This is the yearbook: The PRC’s Transnational Repression and Malign Influence in 2025, published by the Congressional-Executive Commission on China.
Having tracked the Chinese Communist Party’s campaign to “threaten diaspora communities, pressure critics abroad, undermine human rights institutions, and shape public debate in ways favorable to the CCP” for a decade, the CECC finds that the Party’s efforts have become more aggressive, digital, and global.
The new report looks at eight tactics: “physical violence, AI-enabled sexual harassment, coercion by proxy [threatening family members or other close contacts of a Chinese national living abroad], coercion to return, forced censorship, lawfare, political interference, subverting international organizations.”
Forced censorship
In the category of “forced censorship,” CECC looks at how Sheffield Hallam University—submitting to CCP pressure—censored Professor Laura Murphy’s research on forced labor in the Xinjiang region of China. Then the school reversed course.
After Murphy threatened legal action for violations of academic freedom, the university issued a formal apology to Murphy and allowed her research to continue in October 2025. However, its earlier decision not to publish a report and to return the funding to Global Rights Compliance, a Hague-based non-profit, raised concerns that such actions—seen as censorship on behalf of a foreign government—could undermine freedom of speech and academic freedom protected under the UK’s Higher Education (Freedom of Speech) Act 2023.

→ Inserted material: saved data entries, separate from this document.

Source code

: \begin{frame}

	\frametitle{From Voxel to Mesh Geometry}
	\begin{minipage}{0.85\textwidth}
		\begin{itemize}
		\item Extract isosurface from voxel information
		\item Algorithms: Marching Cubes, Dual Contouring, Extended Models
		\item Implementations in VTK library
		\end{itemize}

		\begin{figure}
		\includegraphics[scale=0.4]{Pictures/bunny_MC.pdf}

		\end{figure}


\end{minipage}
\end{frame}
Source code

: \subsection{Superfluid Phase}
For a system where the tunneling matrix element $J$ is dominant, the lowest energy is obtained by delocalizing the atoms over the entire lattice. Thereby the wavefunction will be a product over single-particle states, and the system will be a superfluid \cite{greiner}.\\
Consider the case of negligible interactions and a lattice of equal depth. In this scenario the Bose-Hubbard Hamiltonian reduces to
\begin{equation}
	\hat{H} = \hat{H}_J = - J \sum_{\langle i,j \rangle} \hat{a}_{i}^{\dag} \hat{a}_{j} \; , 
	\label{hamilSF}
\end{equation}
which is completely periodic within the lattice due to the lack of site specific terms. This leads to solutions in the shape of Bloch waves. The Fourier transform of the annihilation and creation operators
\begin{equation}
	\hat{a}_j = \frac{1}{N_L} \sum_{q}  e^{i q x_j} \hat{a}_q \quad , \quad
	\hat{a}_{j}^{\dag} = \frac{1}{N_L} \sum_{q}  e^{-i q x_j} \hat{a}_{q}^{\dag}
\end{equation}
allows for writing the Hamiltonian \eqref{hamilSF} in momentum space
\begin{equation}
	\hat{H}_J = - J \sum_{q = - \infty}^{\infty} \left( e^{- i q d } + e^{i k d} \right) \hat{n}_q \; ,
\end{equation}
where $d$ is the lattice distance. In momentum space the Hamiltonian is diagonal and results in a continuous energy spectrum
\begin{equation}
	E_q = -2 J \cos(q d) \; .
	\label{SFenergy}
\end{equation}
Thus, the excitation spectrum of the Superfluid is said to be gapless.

Another kind of CCP-appeasing censorship is “censorship of the arts,” as occurred in Thailand.
In Thailand, the Bangkok Arts and Cultural Centre removed artwork three days after the July 2025 opening of the exhibition, “Constellation of Complicity: Visualizing the Global Machinery of Authoritarian Solidarity,” following a visit by Chinese embassy officials in Bangkok who requested the removal of certain content. The censored artwork included a multimedia installation by a Tibetan, while other pieces with the words “Hong Kong,” and “Uyghur” had been altered and redacted. The Centre reportedly acknowledged that the pressure was conveyed through Thailand’s Ministry of Foreign Affairs and the Bangkok Metropolitan Administration, its primary sponsors, stating it had “no choice” but to make the adjustments, including obscuring artists’ identities. The exhibition’s co-curator, Sai—a Myanmar artist—claimed that he left the country after Thai police sought to locate him. He said the incident was a “chilling signal” to exiled artists and activists in the region.
Although the CECC calls this tactic “forced censorship,” the censorship, which of course is itself compulsory, isn’t necessarily the result of compulsion. Neither Thailand’s Ministry of Foreign Affairs nor Sheffield Hallam University seem to have been exactly coerced into doing what they did. They were asked to censor by probably unpleasant CCP agents speaking in belligerent tones. Perhaps the Thai government has reason to regard itself as being compelled. The cost to the university of turning down the CCP’s request would probably have been nothing worse than loss of funding.